[Entries taken from a collection]
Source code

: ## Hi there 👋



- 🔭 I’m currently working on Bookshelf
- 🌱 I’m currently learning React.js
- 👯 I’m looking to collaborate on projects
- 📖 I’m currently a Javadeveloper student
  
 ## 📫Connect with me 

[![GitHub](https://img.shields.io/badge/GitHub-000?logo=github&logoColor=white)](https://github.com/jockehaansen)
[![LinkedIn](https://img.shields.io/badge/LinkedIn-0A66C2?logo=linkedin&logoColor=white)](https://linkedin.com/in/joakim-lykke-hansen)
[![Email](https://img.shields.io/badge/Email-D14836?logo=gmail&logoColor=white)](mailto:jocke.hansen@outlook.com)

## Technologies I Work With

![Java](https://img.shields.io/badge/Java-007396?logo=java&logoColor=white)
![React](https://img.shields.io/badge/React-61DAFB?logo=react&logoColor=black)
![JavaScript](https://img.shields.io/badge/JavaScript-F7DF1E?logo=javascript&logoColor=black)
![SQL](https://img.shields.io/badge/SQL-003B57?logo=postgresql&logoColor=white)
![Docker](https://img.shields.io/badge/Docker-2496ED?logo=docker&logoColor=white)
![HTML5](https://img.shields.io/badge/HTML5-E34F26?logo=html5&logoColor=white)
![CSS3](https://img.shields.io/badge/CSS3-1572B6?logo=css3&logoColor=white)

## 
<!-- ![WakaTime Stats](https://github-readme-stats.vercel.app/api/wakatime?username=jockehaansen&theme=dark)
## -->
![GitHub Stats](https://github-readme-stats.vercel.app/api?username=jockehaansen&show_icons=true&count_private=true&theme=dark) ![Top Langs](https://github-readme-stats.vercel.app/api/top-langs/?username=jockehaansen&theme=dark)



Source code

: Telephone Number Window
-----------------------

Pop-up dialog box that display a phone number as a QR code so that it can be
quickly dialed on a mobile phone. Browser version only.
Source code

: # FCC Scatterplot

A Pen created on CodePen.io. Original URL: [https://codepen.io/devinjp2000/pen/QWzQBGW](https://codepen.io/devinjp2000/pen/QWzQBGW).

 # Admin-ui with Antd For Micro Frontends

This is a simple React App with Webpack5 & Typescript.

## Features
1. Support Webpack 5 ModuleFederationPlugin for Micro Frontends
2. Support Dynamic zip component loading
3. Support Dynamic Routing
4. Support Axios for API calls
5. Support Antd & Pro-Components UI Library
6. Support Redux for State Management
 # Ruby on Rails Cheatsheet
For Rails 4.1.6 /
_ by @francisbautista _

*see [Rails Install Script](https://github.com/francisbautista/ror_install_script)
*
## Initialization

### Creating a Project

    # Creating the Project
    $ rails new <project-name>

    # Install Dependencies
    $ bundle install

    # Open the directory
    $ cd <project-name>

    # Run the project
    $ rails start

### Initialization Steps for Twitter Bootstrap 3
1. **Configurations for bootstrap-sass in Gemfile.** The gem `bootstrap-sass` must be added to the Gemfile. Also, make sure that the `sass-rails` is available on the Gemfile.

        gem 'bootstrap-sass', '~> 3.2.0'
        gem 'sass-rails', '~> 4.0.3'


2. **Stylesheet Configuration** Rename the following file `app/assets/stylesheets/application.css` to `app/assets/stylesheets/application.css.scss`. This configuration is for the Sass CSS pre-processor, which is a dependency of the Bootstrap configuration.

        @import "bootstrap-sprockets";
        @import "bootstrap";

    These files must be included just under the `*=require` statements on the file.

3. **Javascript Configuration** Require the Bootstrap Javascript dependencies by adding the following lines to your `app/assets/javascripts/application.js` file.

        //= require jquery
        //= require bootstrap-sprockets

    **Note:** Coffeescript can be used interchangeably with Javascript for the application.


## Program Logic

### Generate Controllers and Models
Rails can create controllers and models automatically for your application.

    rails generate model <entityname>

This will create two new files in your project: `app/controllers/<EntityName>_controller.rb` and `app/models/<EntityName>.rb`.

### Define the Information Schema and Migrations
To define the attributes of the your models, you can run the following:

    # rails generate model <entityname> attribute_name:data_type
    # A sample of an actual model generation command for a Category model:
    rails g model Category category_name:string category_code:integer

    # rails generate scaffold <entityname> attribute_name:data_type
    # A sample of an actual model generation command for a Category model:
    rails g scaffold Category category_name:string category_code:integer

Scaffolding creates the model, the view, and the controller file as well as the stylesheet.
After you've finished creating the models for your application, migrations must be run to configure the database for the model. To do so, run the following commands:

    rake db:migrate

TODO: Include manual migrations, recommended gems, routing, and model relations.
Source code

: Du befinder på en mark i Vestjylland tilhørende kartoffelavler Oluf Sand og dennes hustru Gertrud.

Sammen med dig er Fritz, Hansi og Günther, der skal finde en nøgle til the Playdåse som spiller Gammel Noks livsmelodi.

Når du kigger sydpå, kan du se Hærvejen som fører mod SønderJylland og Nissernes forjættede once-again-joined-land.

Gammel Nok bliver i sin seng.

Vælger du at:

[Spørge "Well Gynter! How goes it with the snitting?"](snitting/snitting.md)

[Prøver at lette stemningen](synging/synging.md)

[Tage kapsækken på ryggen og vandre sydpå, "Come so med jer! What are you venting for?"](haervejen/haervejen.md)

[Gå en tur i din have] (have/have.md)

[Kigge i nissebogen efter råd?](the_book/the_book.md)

**What you need to do:** Your task is to reproduce each entry exactly.

**Exercise solution:**
Source code

: ## Hi there 👋



- 🔭 I’m currently working on Bookshelf
- 🌱 I’m currently learning React.js
- 👯 I’m looking to collaborate on projects
- 📖 I’m currently a Javadeveloper student
  
 ## 📫Connect with me 

[![GitHub](https://img.shields.io/badge/GitHub-000?logo=github&logoColor=white)](https://github.com/jockehaansen)
[![LinkedIn](https://img.shields.io/badge/LinkedIn-0A66C2?logo=linkedin&logoColor=white)](https://linkedin.com/in/joakim-lykke-hansen)
[![Email](https://img.shields.io/badge/Email-D14836?logo=gmail&logoColor=white)](mailto:jocke.hansen@outlook.com)

## Technologies I Work With

![Java](https://img.shields.io/badge/Java-007396?logo=java&logoColor=white)
![React](https://img.shields.io/badge/React-61DAFB?logo=react&logoColor=black)
![JavaScript](https://img.shields.io/badge/JavaScript-F7DF1E?logo=javascript&logoColor=black)
![SQL](https://img.shields.io/badge/SQL-003B57?logo=postgresql&logoColor=white)
![Docker](https://img.shields.io/badge/Docker-2496ED?logo=docker&logoColor=white)
![HTML5](https://img.shields.io/badge/HTML5-E34F26?logo=html5&logoColor=white)
![CSS3](https://img.shields.io/badge/CSS3-1572B6?logo=css3&logoColor=white)

## 
<!-- ![WakaTime Stats](https://github-readme-stats.vercel.app/api/wakatime?username=jockehaansen&theme=dark)
## -->
![GitHub Stats](https://github-readme-stats.vercel.app/api?username=jockehaansen&show_icons=true&count_private=true&theme=dark) ![Top Langs](https://github-readme-stats.vercel.app/api/top-langs/?username=jockehaansen&theme=dark)



Source code

: Telephone Number Window
-----------------------

Pop-up dialog box that display a phone number as a QR code so that it can be
quickly dialed on a mobile phone. Browser version only.
Source code

: # FCC Scatterplot

A Pen created on CodePen.io. Original URL: [https://codepen.io/devinjp2000/pen/QWzQBGW](https://codepen.io/devinjp2000/pen/QWzQBGW).

 # Admin-ui with Antd For Micro Frontends

This is a simple React App with Webpack5 & Typescript.

## Features
1. Support Webpack 5 ModuleFederationPlugin for Micro Frontends
2. Support Dynamic zip component loading
3. Support Dynamic Routing
4. Support Axios for API calls
5. Support Antd & Pro-Components UI Library
6. Support Redux for State Management
 # Ruby on Rails Cheatsheet
For Rails 4.1.6 /
_ by @francisbautista _

*see [Rails Install Script](https://github.com/francisbautista/ror_install_script)
*
## Initialization

### Creating a Project

    # Creating the Project
    $ rails new <project-name>

    # Install Dependencies
    $ bundle install

    # Open the directory
    $ cd <project-name>

    # Run the project
    $ rails start

### Initialization Steps for Twitter Bootstrap 3
1. **Configurations for bootstrap-sass in Gemfile.** The gem `bootstrap-sass` must be added to the Gemfile. Also, make sure that the `sass-rails` is available on the Gemfile.

        gem 'bootstrap-sass', '~> 3.2.0'
        gem 'sass-rails', '~> 4.0.3'


2. **Stylesheet Configuration** Rename the following file `app/assets/stylesheets/application.css` to `app/assets/stylesheets/application.css.scss`. This configuration is for the Sass CSS pre-processor, which is a dependency of the Bootstrap configuration.

        @import "bootstrap-sprockets";
        @import "bootstrap";

    These files must be included just under the `*=require` statements on the file.

3. **Javascript Configuration** Require the Bootstrap Javascript dependencies by adding the following lines to your `app/assets/javascripts/application.js` file.

        //= require jquery
        //= require bootstrap-sprockets

    **Note:** Coffeescript can be used interchangeably with Javascript for the application.


## Program Logic

### Generate Controllers and Models
Rails can create controllers and models automatically for your application.

    rails generate model <entityname>

This will create two new files in your project: `app/controllers/<EntityName>_controller.rb` and `app/models/<EntityName>.rb`.

### Define the Information Schema and Migrations
To define the attributes of the your models, you can run the following:

    # rails generate model <entityname> attribute_name:data_type
    # A sample of an actual model generation command for a Category model:
    rails g model Category category_name:string category_code:integer

    # rails generate scaffold <entityname> attribute_name:data_type
    # A sample of an actual model generation command for a Category model:
    rails g scaffold Category category_name:string category_code:integer

Scaffolding creates the model, the view, and the controller file as well as the stylesheet.
After you've finished creating the models for your application, migrations must be run to configure the database for the model. To do so, run the following commands:

    rake db:migrate

TODO: Include manual migrations, recommended gems, routing, and model relations.
Source code

: Du befinder på en mark i Vestjylland tilhørende kartoffelavler Oluf Sand og dennes hustru Gertrud.

Sammen med dig er Fritz, Hansi og Günther, der skal finde en nøgle til the Playdåse som spiller Gammel Noks livsmelodi.

Når du kigger sydpå, kan du se Hærvejen som fører mod SønderJylland og Nissernes forjættede once-again-joined-land.

Gammel Nok bliver i sin seng.

Vælger du at:

[Spørge "Well Gynter! How goes it with the snitting?"](snitting/snitting.md)

[Prøver at lette stemningen](synging/synging.md)

[Tage kapsækken på ryggen og vandre sydpå, "Come so med jer! What are you venting for?"](haervejen/haervejen.md)

[Gå en tur i din have] (have/have.md)

[Kigge i nissebogen efter råd?](the_book/the_book.md)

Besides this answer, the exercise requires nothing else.